In this study, our results revealed that GSK3β was highly expressed in the luminal-type breast cancer cell line MCF-7, but was expressed at low levels in the TNBC cell line MDA-MB-231; this is consistent with our previous findings that the expression pattern of Notch3 is similar to GSK3β in these cell lines. In addition, our previous studies found that the CSL-binding element, GGGAA, participated in regulating the GATA3 [18] and ER [24]. In this study, we demonstrated that Notch3 bound to the GSK3β promoter, which contains CSL-binding elements. Here, we found that the luciferase reporter activity of GSK3β decreased in the form of a concentration gradient after Notch3 knockdown in MCF-7 cells. In contrast, GSK3β-mediated luciferase activity increased after N3ICD over-expression in MDA-MB-231 cells. Our study on its molecular mechanism revealed that inhibition of Notch3 downregulated GSK3β mRNA and protein levels in MCF-7 cells significantly. Conversely, N3ICD overexpression upregulated that of GSK3β in MDA-MB-231 cells as illustrated in the Graphic Abstract.

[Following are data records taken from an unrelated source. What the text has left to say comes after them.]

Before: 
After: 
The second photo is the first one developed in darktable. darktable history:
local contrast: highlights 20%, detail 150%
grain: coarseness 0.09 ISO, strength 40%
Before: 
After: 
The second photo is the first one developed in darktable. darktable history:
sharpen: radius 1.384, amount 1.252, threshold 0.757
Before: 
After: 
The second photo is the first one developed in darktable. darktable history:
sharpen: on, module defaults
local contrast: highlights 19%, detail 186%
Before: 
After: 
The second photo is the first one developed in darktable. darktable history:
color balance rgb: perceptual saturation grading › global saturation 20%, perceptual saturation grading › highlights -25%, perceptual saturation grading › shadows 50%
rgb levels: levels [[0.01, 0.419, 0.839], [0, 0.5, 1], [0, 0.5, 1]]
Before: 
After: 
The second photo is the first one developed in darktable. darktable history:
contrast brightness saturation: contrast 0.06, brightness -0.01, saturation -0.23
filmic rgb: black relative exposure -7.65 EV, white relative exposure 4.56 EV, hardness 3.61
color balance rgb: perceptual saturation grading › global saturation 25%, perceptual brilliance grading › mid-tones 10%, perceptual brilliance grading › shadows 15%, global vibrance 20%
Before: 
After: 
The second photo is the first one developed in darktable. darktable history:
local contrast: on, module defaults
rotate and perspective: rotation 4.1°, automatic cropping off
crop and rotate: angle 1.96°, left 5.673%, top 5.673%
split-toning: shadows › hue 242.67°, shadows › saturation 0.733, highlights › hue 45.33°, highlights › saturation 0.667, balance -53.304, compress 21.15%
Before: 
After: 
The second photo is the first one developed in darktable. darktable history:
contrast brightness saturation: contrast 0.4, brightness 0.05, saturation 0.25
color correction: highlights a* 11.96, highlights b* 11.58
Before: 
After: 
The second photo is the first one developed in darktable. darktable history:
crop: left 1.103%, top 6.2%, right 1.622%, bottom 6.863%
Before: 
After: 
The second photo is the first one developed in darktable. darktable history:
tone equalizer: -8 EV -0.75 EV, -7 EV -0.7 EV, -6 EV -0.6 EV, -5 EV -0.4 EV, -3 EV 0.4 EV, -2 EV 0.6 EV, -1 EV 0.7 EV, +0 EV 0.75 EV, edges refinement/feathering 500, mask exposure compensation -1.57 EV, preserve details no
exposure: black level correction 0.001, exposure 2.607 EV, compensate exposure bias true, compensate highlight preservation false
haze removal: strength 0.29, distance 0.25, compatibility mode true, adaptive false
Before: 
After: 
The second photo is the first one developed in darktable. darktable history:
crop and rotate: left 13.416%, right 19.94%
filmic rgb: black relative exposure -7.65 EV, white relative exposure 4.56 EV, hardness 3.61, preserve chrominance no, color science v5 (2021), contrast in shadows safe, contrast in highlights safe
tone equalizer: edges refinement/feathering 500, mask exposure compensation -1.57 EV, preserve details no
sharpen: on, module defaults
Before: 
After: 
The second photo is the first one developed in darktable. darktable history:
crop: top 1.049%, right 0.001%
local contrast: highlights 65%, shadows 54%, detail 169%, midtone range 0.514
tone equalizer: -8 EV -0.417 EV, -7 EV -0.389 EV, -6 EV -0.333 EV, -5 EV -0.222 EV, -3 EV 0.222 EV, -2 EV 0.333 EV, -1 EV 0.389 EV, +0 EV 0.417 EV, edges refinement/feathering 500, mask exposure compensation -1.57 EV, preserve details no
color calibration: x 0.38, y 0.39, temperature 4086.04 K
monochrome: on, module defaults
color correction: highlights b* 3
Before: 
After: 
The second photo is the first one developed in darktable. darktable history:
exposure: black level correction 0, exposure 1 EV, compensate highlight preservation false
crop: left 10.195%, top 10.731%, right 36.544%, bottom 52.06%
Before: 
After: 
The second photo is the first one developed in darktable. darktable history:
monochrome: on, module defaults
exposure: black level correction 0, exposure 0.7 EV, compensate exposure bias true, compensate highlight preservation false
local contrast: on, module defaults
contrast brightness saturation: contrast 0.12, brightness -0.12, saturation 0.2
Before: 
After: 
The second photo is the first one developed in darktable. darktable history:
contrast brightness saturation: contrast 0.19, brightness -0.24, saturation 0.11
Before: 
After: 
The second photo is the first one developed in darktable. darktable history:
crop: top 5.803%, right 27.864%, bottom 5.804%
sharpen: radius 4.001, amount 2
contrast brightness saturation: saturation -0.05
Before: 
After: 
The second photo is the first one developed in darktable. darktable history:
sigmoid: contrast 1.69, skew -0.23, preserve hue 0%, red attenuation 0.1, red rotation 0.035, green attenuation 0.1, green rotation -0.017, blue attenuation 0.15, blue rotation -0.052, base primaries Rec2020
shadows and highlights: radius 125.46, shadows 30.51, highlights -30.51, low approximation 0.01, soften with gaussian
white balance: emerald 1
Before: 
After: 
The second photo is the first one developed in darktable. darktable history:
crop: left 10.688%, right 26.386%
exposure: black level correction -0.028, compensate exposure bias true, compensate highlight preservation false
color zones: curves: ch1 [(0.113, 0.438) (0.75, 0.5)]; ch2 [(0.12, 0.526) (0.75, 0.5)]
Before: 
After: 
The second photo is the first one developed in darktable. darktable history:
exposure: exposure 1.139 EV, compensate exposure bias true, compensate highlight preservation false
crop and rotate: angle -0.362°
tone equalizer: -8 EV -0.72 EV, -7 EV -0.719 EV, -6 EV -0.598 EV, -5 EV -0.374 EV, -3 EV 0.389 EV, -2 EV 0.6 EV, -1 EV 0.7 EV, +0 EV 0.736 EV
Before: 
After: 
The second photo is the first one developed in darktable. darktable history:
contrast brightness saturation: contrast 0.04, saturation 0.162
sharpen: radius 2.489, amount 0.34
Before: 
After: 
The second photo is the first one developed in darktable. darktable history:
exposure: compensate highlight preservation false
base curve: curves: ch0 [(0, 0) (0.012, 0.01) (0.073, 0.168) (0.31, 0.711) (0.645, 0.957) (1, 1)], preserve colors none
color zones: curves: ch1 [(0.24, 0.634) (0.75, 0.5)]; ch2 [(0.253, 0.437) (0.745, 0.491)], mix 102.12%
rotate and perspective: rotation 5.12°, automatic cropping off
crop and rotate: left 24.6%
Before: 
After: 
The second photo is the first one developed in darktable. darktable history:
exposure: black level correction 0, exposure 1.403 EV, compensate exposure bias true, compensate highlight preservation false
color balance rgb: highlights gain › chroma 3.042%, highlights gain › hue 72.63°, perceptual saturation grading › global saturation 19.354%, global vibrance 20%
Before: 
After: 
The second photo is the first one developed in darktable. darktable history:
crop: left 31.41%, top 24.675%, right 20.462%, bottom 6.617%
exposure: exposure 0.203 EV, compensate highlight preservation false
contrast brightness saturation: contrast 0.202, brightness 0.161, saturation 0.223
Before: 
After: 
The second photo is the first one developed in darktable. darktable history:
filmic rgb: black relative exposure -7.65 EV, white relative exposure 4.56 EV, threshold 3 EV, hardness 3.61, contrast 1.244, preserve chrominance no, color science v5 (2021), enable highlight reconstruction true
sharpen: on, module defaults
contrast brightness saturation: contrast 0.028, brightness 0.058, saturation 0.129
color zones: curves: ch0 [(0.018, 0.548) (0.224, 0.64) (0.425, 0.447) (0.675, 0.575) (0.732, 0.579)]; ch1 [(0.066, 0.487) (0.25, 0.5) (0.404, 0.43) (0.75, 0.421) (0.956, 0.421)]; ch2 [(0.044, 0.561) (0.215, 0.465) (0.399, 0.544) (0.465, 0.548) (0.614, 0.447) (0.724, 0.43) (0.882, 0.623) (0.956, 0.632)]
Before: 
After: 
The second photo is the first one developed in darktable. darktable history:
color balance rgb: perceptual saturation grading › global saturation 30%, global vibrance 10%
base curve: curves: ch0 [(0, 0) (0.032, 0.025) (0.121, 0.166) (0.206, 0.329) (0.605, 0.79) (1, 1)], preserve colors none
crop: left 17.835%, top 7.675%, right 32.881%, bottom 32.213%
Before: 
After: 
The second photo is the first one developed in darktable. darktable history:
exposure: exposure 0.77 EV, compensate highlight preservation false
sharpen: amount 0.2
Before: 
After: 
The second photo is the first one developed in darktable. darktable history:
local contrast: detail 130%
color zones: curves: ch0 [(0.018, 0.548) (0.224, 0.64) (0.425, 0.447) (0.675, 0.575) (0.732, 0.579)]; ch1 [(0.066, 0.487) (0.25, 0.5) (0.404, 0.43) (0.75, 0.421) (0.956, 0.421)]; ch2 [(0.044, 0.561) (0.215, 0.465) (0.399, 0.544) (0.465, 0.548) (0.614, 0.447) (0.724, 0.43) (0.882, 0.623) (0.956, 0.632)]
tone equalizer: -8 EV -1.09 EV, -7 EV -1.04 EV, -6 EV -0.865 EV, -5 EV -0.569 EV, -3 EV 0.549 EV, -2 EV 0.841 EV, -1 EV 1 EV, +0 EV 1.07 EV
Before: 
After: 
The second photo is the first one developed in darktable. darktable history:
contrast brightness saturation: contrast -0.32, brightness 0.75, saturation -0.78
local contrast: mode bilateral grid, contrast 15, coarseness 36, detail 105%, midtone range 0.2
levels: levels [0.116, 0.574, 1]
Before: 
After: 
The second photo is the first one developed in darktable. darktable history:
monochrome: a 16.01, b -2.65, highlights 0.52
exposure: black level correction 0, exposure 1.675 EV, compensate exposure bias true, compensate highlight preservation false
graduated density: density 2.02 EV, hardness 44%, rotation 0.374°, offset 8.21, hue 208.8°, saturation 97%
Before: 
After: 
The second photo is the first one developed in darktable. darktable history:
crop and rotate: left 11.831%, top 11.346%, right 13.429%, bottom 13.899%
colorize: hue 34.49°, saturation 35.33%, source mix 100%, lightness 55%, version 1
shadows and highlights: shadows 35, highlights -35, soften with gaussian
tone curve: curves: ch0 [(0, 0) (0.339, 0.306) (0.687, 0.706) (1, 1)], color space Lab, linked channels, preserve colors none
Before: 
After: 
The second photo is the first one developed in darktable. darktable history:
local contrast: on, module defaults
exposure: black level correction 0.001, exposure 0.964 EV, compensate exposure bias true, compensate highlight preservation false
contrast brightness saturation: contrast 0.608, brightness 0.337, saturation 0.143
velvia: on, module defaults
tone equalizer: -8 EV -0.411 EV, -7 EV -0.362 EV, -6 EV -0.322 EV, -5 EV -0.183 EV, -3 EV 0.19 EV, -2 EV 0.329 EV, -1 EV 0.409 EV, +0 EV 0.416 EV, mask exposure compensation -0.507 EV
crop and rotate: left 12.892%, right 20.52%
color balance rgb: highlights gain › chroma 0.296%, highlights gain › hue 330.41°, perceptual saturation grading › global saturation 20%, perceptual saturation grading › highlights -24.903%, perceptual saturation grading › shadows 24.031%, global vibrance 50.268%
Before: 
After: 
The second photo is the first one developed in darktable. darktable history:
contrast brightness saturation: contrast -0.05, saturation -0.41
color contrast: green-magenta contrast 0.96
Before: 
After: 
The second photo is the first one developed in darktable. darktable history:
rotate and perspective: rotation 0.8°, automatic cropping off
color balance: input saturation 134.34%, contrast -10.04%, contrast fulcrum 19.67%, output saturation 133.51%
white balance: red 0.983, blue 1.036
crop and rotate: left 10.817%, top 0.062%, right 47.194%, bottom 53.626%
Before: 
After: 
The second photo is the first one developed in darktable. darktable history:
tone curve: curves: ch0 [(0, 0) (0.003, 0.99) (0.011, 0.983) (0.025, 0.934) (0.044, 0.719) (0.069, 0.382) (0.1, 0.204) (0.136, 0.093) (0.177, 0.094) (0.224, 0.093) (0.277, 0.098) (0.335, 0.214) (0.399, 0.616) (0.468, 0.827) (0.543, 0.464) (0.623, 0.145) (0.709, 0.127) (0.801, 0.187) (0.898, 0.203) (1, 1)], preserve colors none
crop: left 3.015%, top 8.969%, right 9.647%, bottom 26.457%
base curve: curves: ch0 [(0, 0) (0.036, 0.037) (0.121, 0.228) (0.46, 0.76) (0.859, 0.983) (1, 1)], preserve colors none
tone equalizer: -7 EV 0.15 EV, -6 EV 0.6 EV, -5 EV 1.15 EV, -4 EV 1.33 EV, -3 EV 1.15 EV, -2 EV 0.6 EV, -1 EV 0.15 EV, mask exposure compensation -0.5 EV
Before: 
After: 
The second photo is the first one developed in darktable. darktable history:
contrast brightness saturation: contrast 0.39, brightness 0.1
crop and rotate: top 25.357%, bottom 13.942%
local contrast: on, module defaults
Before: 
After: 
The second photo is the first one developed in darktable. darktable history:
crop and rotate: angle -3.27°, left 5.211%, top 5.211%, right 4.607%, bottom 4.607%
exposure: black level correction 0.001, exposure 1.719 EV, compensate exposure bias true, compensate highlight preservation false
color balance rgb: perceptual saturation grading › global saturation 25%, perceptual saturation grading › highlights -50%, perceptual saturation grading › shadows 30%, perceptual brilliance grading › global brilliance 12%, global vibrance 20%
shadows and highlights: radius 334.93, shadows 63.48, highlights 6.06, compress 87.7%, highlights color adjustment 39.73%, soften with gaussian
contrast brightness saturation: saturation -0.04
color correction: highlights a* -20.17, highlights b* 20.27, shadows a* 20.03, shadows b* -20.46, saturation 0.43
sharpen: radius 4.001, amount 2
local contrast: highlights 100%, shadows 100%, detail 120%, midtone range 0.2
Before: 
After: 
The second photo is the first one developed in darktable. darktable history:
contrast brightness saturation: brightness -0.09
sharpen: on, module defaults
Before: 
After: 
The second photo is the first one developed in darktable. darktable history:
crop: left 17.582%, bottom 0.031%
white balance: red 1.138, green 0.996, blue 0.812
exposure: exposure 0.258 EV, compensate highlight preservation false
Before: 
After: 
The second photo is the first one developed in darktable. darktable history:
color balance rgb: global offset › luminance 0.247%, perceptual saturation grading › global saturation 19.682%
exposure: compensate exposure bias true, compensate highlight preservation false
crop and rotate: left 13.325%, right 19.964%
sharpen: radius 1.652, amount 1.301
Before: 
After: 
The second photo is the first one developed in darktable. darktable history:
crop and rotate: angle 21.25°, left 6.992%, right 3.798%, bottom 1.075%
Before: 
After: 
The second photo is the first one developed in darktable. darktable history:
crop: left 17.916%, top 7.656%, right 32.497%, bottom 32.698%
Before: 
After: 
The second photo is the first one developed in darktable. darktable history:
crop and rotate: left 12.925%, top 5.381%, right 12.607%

In summary, our research findings indicated that Notch3 represses the processes of EMT in breast cancer, which is consistent with our previous reports. Remarkably, this finding demonstrates for the first time that Notch3 may inhibit the EMT process in breast cancer cells through transcriptionally upregulating GSK3β. From data obtained from clinical tissue, Notch3 expression was significantly consistent with GSK3β expression in breast cancer tissue samples. In a prognostic analysis, high expression of mRNA of both Notch3 and GSK3β was related to better RFS in all patients with breast cancer studied, which implies that Notch3 and GSK3β are beneficial biomarkers in this disease. Our results highlight a novel mechanism for exploring how Notch3 regulates EMT as well as the crosstalk between Notch and Wnt signaling pathways; this may have important implications for identifying new biomarkers for the prognosis of and as therapeutic targets in breast cancer.